◆ TASK INSTRUCTIONS
Every line in the records below between the one holding "You may be asking, why" and the one holding "The reason is", inclusive, is to be set down exactly; all other lines are to be left out.

Collected data:
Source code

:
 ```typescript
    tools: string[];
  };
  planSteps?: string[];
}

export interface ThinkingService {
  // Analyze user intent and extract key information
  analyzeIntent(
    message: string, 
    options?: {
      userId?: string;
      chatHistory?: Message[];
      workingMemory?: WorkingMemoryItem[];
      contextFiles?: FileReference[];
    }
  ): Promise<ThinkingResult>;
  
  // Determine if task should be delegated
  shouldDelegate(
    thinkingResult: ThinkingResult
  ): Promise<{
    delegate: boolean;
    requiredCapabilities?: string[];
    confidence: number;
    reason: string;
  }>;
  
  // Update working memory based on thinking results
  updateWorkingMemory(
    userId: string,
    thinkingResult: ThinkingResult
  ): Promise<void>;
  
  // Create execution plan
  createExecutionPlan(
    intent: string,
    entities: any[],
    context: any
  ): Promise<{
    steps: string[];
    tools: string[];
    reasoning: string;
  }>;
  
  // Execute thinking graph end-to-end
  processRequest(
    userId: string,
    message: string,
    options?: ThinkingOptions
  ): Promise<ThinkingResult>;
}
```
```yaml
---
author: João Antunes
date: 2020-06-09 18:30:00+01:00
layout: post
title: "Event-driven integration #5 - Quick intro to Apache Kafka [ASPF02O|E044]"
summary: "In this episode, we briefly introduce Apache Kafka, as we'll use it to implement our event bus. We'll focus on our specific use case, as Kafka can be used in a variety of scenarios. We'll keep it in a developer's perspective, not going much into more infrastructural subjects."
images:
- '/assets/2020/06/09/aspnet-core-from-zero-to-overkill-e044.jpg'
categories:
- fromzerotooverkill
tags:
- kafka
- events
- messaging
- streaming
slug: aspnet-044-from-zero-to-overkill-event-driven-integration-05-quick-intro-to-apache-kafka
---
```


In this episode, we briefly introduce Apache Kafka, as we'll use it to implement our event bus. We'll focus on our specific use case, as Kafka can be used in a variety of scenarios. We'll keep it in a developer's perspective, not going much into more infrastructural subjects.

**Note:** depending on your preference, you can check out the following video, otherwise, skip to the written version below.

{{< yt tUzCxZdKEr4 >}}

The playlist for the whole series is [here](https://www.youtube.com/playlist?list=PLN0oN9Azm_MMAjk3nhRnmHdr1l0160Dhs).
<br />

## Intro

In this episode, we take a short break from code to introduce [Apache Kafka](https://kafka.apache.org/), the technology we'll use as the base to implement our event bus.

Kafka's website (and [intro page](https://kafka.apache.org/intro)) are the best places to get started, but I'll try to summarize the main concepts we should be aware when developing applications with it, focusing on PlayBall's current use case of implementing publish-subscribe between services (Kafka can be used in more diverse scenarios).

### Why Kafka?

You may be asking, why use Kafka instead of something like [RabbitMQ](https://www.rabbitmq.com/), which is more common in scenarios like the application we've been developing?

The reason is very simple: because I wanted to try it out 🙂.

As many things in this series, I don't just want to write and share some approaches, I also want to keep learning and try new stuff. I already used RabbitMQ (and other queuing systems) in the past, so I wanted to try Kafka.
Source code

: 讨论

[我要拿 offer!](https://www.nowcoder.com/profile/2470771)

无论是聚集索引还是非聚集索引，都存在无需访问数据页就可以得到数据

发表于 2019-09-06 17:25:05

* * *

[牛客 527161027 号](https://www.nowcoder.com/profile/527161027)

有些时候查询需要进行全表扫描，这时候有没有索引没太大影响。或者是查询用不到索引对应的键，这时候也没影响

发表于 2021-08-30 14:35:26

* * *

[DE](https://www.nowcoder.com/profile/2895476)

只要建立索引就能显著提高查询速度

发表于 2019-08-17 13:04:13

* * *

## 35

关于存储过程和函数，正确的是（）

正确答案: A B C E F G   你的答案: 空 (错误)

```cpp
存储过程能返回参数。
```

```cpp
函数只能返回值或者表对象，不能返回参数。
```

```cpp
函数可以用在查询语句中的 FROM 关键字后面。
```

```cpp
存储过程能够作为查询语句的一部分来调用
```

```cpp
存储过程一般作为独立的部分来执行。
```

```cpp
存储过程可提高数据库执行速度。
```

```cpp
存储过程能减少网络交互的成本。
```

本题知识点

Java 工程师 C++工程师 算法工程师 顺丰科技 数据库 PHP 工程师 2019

◆ EXERCISE RESULT
You may be asking, why use Kafka instead of something like [RabbitMQ](https://www.rabbitmq.com/), which is more common in scenarios like the application we've been developing?

The reason is very simple: because I wanted to try it out 🙂.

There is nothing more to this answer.